#### DATA IN THIS EXERCISE

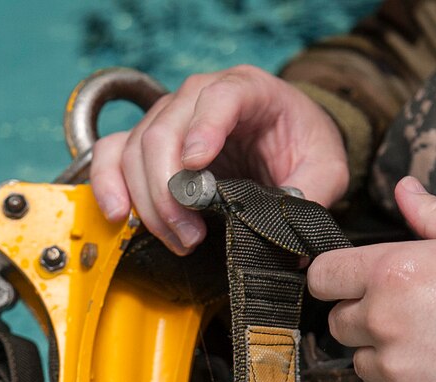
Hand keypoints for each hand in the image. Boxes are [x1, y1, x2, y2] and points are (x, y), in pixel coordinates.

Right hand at [90, 65, 348, 253]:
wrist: (286, 139)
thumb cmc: (301, 144)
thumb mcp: (327, 167)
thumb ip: (312, 193)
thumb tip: (289, 234)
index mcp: (247, 89)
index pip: (219, 97)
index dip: (204, 129)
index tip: (197, 167)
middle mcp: (199, 95)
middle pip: (165, 130)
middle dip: (170, 191)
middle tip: (190, 236)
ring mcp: (168, 117)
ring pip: (135, 149)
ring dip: (147, 201)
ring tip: (176, 238)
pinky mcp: (146, 142)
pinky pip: (111, 155)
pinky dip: (108, 185)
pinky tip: (118, 215)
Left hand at [307, 177, 435, 381]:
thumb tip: (404, 190)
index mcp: (396, 271)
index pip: (323, 276)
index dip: (334, 277)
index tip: (350, 280)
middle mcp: (386, 322)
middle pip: (339, 323)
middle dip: (364, 315)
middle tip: (410, 311)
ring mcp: (397, 370)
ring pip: (363, 362)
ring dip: (385, 353)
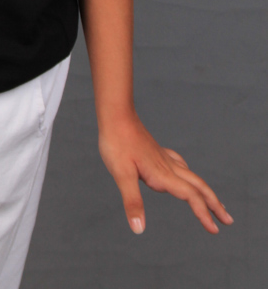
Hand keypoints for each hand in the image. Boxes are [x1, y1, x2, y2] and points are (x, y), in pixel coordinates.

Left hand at [98, 111, 233, 234]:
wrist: (116, 116)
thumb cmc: (117, 143)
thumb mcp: (121, 175)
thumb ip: (132, 201)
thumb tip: (138, 229)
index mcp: (163, 175)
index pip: (191, 196)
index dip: (203, 214)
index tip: (215, 230)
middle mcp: (168, 167)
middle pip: (199, 186)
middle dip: (214, 204)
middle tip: (228, 220)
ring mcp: (164, 158)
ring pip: (192, 176)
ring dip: (205, 190)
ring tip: (213, 201)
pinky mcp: (157, 151)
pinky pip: (180, 164)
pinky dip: (188, 174)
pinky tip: (185, 172)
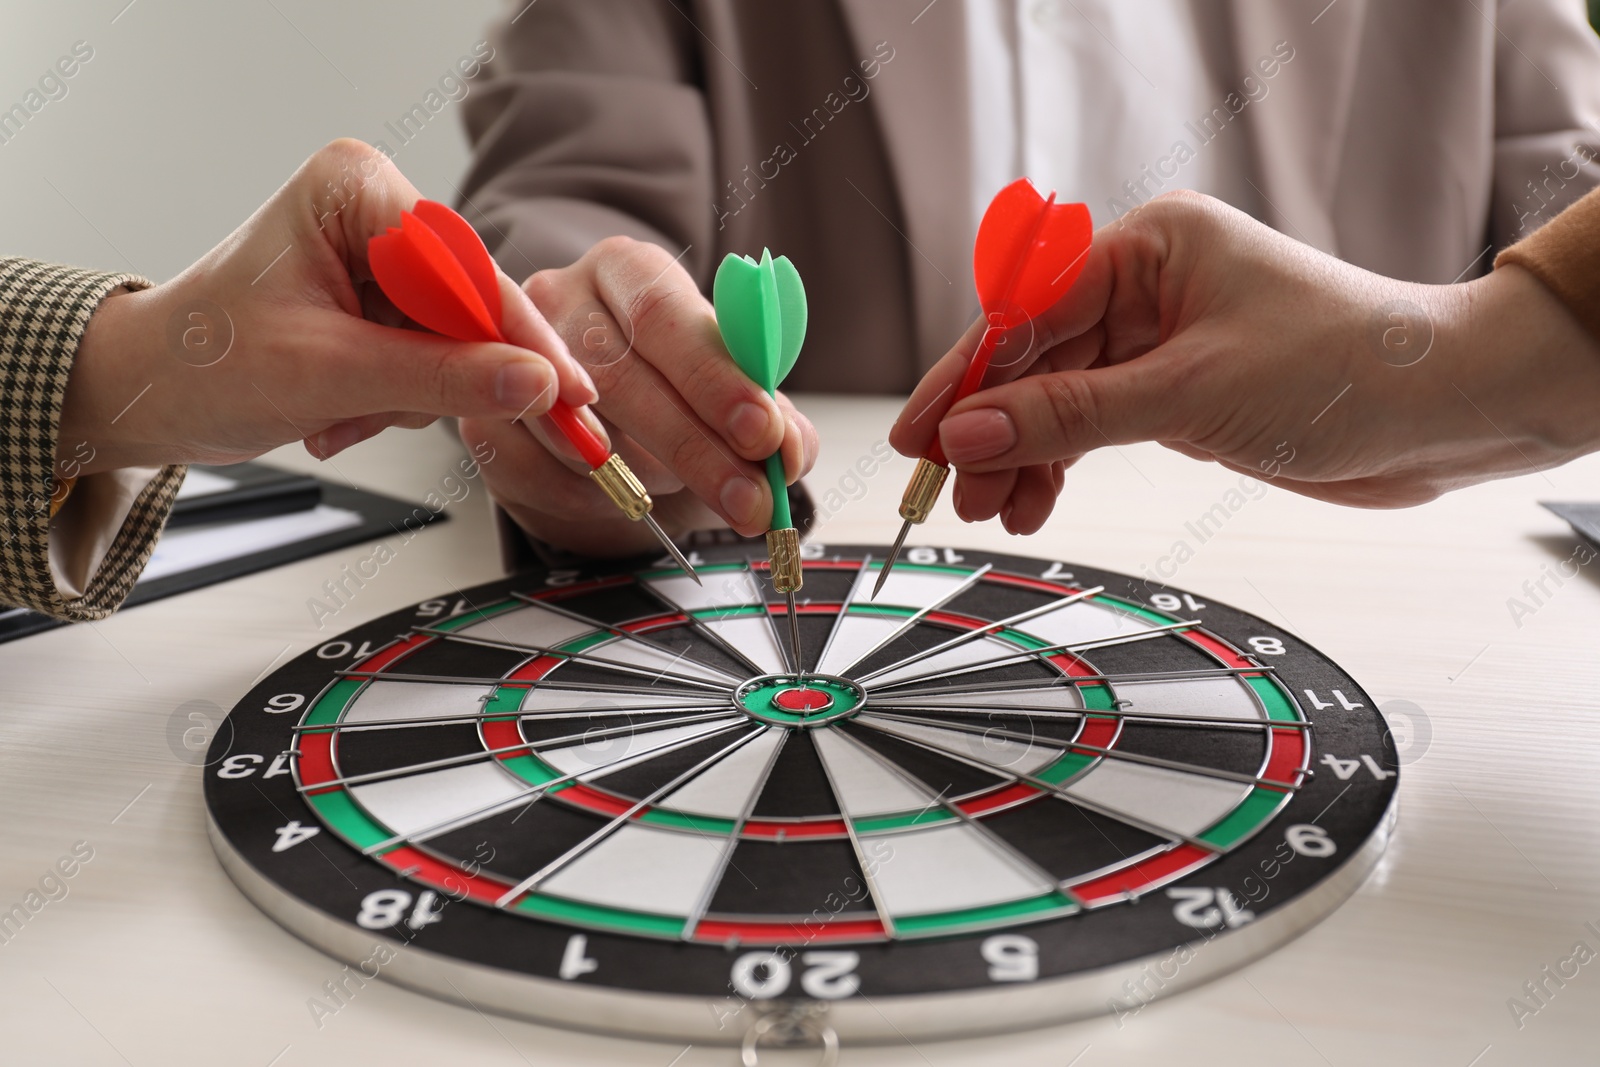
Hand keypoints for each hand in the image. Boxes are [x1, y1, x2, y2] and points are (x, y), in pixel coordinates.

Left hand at [57, 139, 595, 474]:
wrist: (149, 393)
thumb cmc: (202, 363)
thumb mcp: (328, 375)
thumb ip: (439, 379)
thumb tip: (536, 384)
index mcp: (356, 189)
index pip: (465, 269)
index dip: (519, 338)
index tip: (570, 392)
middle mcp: (375, 209)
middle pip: (468, 307)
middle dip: (436, 377)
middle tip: (407, 420)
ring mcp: (380, 255)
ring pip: (456, 343)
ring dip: (407, 397)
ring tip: (339, 415)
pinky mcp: (382, 299)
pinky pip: (434, 360)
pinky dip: (396, 401)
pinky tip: (341, 412)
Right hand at [462, 236, 818, 556]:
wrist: (592, 402)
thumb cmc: (668, 383)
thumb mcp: (727, 386)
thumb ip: (769, 415)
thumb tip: (789, 451)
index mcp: (629, 269)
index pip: (667, 316)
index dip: (715, 378)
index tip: (761, 431)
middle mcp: (561, 296)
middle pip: (620, 374)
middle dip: (695, 448)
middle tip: (748, 498)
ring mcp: (508, 356)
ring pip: (575, 428)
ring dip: (643, 476)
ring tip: (691, 497)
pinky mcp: (480, 418)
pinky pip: (536, 471)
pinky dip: (591, 499)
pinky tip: (625, 502)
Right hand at [891, 190, 1599, 525]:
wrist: (1445, 412)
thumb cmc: (1349, 366)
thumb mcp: (1189, 393)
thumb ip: (1070, 417)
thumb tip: (971, 434)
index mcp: (1148, 246)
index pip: (1026, 313)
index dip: (966, 379)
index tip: (921, 434)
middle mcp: (1149, 285)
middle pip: (1035, 360)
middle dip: (991, 428)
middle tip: (948, 488)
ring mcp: (1162, 339)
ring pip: (1060, 400)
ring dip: (1023, 457)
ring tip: (992, 510)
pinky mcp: (1179, 391)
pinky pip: (1095, 425)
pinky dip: (1064, 465)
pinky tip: (1037, 502)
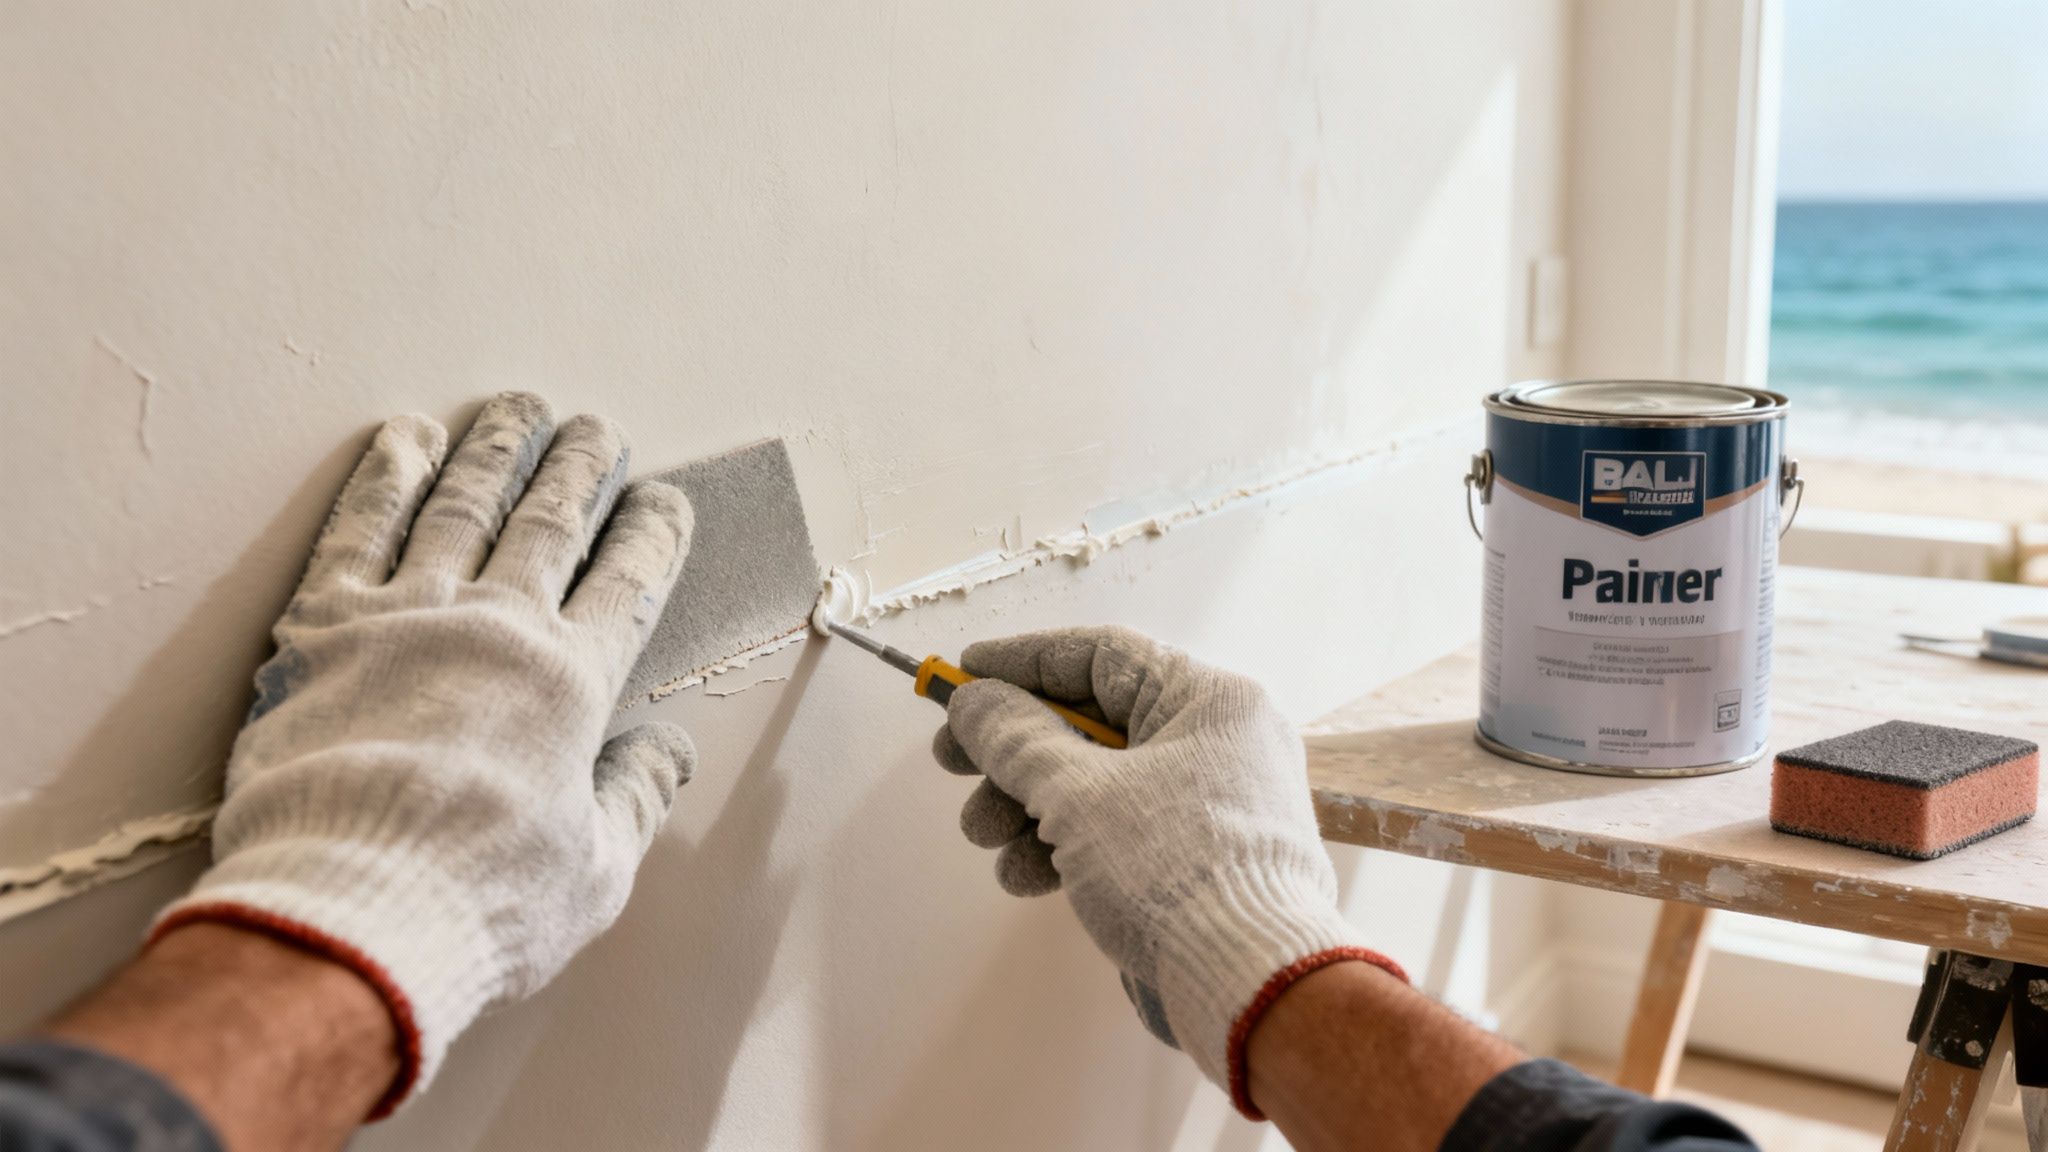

########

The response should consist of the entries above, given again exactly and free of pictures.

ANSWER TO THIS EXERCISE:
Hand keypoints for each hand in the image. Boxes are [x1, y1, x2, y2] and points are (x, y), in pixel coordinates.

Right hand at [90, 65, 348, 253]:
wrist: (286, 139)
thumb cmc: (301, 144)
thumb mcp: (327, 167)
thumb ip: (312, 193)
thumb tip: (289, 234)
index mcp: (247, 89)
index pip: (219, 97)
index dip: (204, 129)
index tip: (197, 167)
middle mcp: (199, 95)
middle pip: (165, 130)
middle dip: (170, 191)
middle tip: (190, 236)
ring mcp: (168, 117)
ring pip: (135, 149)
ring dip: (147, 201)
ring tip: (176, 238)
pinky mcp: (146, 142)
pinky pip: (111, 155)
pinky dip: (108, 185)
pinky tip: (118, 215)
Left hand at [307, 177, 435, 381]:
thumb tip: (404, 190)
index mcp: (396, 271)
index pip: (323, 276)
index dip: (334, 277)
index tip: (350, 280)
middle mcp: (386, 322)
middle pip: (339, 323)
middle dip: (364, 315)
middle tip: (410, 311)
ring mcp: (397, 370)
ring pip: (363, 362)
ring dip: (385, 353)
Hand keypoints for each hand in the image. Boxes are [x1, y1, x2, y2] and points are (x, y), in pixel coordinates.

Left hand at [98, 111, 233, 234]:
wrist: (116, 116)
thumb cmc: (117, 143)
thumb mcp: (121, 175)
thumb ip: (132, 201)
thumb tip: (138, 229)
index mcp: (163, 175)
index pip: (191, 196)
index dip: (203, 214)
index tip: (215, 230)
middle mcp: (168, 167)
middle pip: (199, 186)
middle dip: (214, 204)
middle tip: (228, 220)
ring mcp: (164, 158)
ring pip: (192, 176)
ring dip: (205, 190)
ring tip: (213, 201)
pinky mcp: (157, 151)
pinky pip: (180, 164)
pinky dip: (188, 174)
pinky tip: (185, 172)
Hand keypoints for each hand in the image. Boxes are [x1, y1, x2, y2] and points are (x, y), in pixel coordinates.

Left hand at [57, 139, 595, 474]:
wrist: (149, 393)
thumb cmc: (202, 363)
thumb mcp: (328, 375)
thumb ip: (439, 379)
thumb tip: (536, 384)
index mcp: (356, 189)
index pip: (465, 269)
index dip: (519, 338)
index tip: (570, 392)
middle mcp: (375, 209)
middle pip: (468, 307)
middle dip: (436, 377)
middle tip: (407, 420)
ring mcp: (380, 255)
ring pip: (456, 343)
ring dip: (407, 397)
ring tip: (339, 415)
pinky mcp: (382, 299)
pinky pip: (434, 360)
pinky dip: (396, 401)
pinky tip: (341, 412)
Right hand at [462, 236, 818, 556]:
wrist: (592, 402)
thumb cmc: (668, 383)
thumb mcp: (727, 386)
thumb ip: (769, 415)
thumb tip: (789, 451)
index mcp: (629, 269)
index pip: (667, 316)
index dip: (715, 378)
index tip: (761, 431)
middle mcp: (561, 296)
middle pip: (620, 374)
middle dip: (695, 448)
middle tip: (748, 498)
ring mcp: (508, 356)
ring pip: (575, 428)
ring dip: (643, 476)
ring tip: (691, 497)
pinky mcp: (480, 418)
pinky pip: (536, 471)
pinky dip: (591, 499)
pinky tip: (625, 502)
Right hand at [891, 190, 1599, 525]:
wrist: (1445, 412)
thumb cmc: (1349, 366)
thumb mcp: (1189, 393)
thumb ip: (1070, 417)
thumb tip: (971, 434)
index mcp: (1148, 246)
index pip: (1026, 313)
index dip: (966, 379)
index tip: (921, 434)
middle mcp: (1149, 285)
middle pip: (1035, 360)
middle dip: (991, 428)
middle tip: (948, 488)
ring mcp: (1162, 339)
ring pip: (1060, 400)
ring dip: (1023, 457)
ring tip: (992, 510)
pinky mcp: (1179, 391)
pinky pip: (1095, 425)
pinky dip: (1064, 465)
pinky tip: (1037, 502)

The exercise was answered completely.